Adjusted Counting#

Adjusted Counting methods improve upon simple “counting” quantifiers by correcting bias using what is known about the classifier’s errors on the training set. They aim to produce better estimates of class prevalence (how frequent each class is in a dataset) even when training and test distributions differ.

see Counting-Based Quantifiers for an overview of the base counters for quantification.

This page focuses on threshold adjustment methods, which adjust the decision threshold of a classifier to optimize prevalence estimation. Examples include Adjusted Count (TAC) and its threshold selection policies (TX, TMAX, T50, MS, MS2).

Threshold Adjustment#

Threshold-based adjustment methods correct the bias of CC by using the classifier’s True Positive Rate (TPR) and False Positive Rate (FPR). They are mainly used for binary quantification tasks.

Threshold Adjusted Count (TAC) Equation

\[\hat{p}^U_{TAC}(⊕) = \frac{\hat{p}^U_{CC}(⊕) - FPR_L}{TPR_L - FPR_L}\]

caption:: Corrected prevalence estimate using classifier error rates

The main idea is that by adjusting the observed rate of positive predictions, we can better approximate the real class distribution.

Threshold selection policies comparison — *Comparison of different threshold selection policies showing FPR and 1-TPR curves with optimal thresholds for each method [Adapted from Forman (2008)]*#

Different threshold methods vary in how they choose the classifier cutoff \(\tau\) for scores \(s(x)\) .
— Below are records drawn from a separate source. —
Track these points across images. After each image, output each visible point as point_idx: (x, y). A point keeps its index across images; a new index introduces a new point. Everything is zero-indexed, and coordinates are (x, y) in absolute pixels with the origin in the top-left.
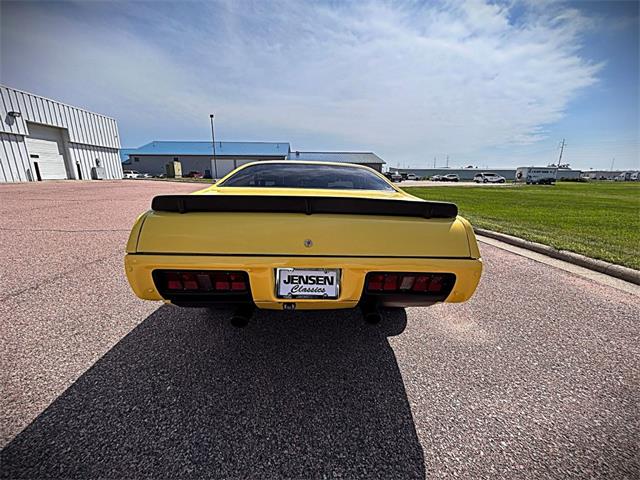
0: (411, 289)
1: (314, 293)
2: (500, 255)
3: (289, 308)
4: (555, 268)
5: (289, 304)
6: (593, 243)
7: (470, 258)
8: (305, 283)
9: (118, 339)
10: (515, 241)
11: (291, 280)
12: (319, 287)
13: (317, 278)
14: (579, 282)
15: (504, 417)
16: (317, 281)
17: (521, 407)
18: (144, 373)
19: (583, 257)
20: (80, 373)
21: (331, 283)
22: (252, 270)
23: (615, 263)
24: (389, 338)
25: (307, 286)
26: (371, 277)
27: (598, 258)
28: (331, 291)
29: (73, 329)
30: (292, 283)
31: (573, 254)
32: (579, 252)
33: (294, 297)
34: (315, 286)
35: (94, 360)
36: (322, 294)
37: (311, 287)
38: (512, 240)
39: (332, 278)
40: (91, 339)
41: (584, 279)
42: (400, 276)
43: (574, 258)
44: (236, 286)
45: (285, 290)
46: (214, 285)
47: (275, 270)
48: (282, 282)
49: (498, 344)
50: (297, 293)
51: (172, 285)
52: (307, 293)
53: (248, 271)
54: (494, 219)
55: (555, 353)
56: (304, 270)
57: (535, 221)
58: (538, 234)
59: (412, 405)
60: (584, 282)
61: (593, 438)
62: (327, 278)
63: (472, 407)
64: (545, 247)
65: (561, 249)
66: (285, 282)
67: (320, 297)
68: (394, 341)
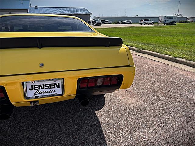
0: (103, 84)
1: (49, 94)
2: (150, 62)
3: (34, 104)
4: (174, 67)
5: (35, 102)
6: (189, 53)
7: (129, 66)
8: (42, 89)
10: (157, 55)
11: (33, 88)
12: (52, 89)
13: (50, 85)
14: (183, 72)
15: (149, 139)
16: (50, 87)
17: (156, 133)
21: (59, 87)
22: (7, 84)
24: (96, 112)
25: (44, 90)
26: (81, 81)
27: (191, 60)
28: (59, 91)
30: (35, 89)
31: (181, 59)
32: (184, 58)
33: (37, 97)
34: (49, 90)
36: (53, 93)
37: (47, 90)
38: (156, 55)
39: (59, 84)
41: (185, 70)
42: (96, 79)
43: (181, 61)
45: (31, 94)
47: (23, 83)
48: (28, 90)
49: (148, 106)
50: (39, 95)
52: (44, 94)
53: (4, 85)
54: (148, 44)
56: (42, 81)
57: (166, 44)
58: (167, 50)
59: (108, 143)
60: (185, 72)
61: (183, 140)
62: (55, 84)
63: (135, 138)
64: (170, 57)
65: (176, 57)
66: (30, 89)
67: (53, 95)
68: (98, 113)
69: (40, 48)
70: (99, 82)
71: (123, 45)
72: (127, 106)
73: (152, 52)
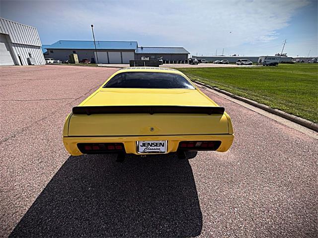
0: (200, 146)
1: (155, 150)
2: (245, 111)
3: (143, 157)
4: (270, 119)
5: (143, 155)
6: (290, 104)
7: (228, 134)
8: (151, 146)
9: (62, 164)
11: (144, 145)
12: (157, 147)
13: (157, 144)
14: (280, 126)
15: (237, 197)
16: (156, 145)
17: (245, 192)
19: (284, 113)
20: (47, 183)
21: (163, 146)
22: (125, 142)
23: (298, 116)
24: (189, 160)
25: (152, 148)
26: (182, 143)
27: (291, 114)
28: (163, 149)
29: (39, 160)
30: (145, 146)
31: (280, 111)
32: (283, 110)
34: (155, 147)
35: (52, 176)
37: (154, 148)
38: (251, 103)
39: (163, 143)
40: (48, 165)
41: (283, 125)
42: (195, 142)
43: (280, 113)
44: (118, 148)
45: (142, 149)
46: (107, 148)
47: (137, 142)
48: (140, 146)
49: (238, 162)
50: (147, 151)
51: (87, 148)
52: (152, 150)
53: (123, 143)
54: (244, 89)
55: (263, 165)
56: (151, 140)
58: (264, 99)
59: (199, 193)
60: (283, 127)
61: (273, 206)
62: (161, 143)
63: (224, 193)
64: (267, 107)
65: (275, 108)
66: (141, 146)
67: (158, 152)
68: (191, 161)
69: (152, 114)
70: (198, 144)
71: (225, 112)
72: (218, 158)
73: (247, 99)
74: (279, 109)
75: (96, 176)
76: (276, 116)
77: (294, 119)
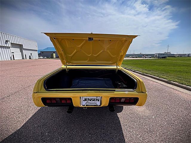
0: (124, 101)
1: (93, 104)
2: (151, 82)
3: (85, 109)
4: (169, 87)
6: (180, 78)
8: (90, 101)
9: (32, 115)
10: (156, 78)
11: (85, 100)
12: (95, 102)
13: (94, 99)
14: (177, 92)
16: (94, 100)
17: (162, 140)
18: (39, 128)
19: (177, 83)
21: (99, 101)
22: (73, 97)
23: (188, 86)
27: (182, 84)
28: (98, 103)
29: (18, 112)
30: (86, 101)
31: (174, 82)
32: (176, 82)
34: (93, 102)
35: (24, 123)
36: (95, 104)
37: (92, 102)
39: (99, 99)
40: (23, 115)
41: (179, 91)
42: (121, 98)
43: (175, 84)
44: (68, 102)
45: (84, 103)
46: (61, 102)
47: (81, 97)
48: (83, 100)
49: (153, 116)
50: (88, 104)
51: (48, 101)
52: (91, 104)
53: (71, 98)
55: (172, 119)
56: (90, 97)
57: (161, 71)
58: (163, 75)
60: (178, 92)
62: (97, 99)
64: (165, 80)
65: (171, 81)
66: (84, 100)
67: (95, 105)
68: (119, 115)
72: (137, 113)
73: (152, 76)
74: (174, 81)
75: (53, 124)
76: (173, 86)
77: (185, 87)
All these methods have their fit, predict and aggregate functions, similar to other aggregative quantifiers. However, they also include a specialized method: get_best_thresholds, which identifies the optimal threshold, given y and predicted probabilities. Here is an example of how to use the T50 method:

from mlquantify.counting import T50, evaluate_thresholds
from sklearn.linear_model import LogisticRegression

clf = LogisticRegression()

thresholds, tprs, fprs = evaluate_thresholds(
   y=y_test,
   probabilities=clf.predict_proba(X_test)[:, 1]) # binary proba

q = T50()
best_thr, best_tpr, best_fpr = q.get_best_thresholds(X_val, y_val)
print(f"Best threshold: {best_thr}, TPR: {best_tpr}, FPR: {best_fpr}")

Note

Threshold adjustment methods like TAC are primarily designed for binary classification tasks.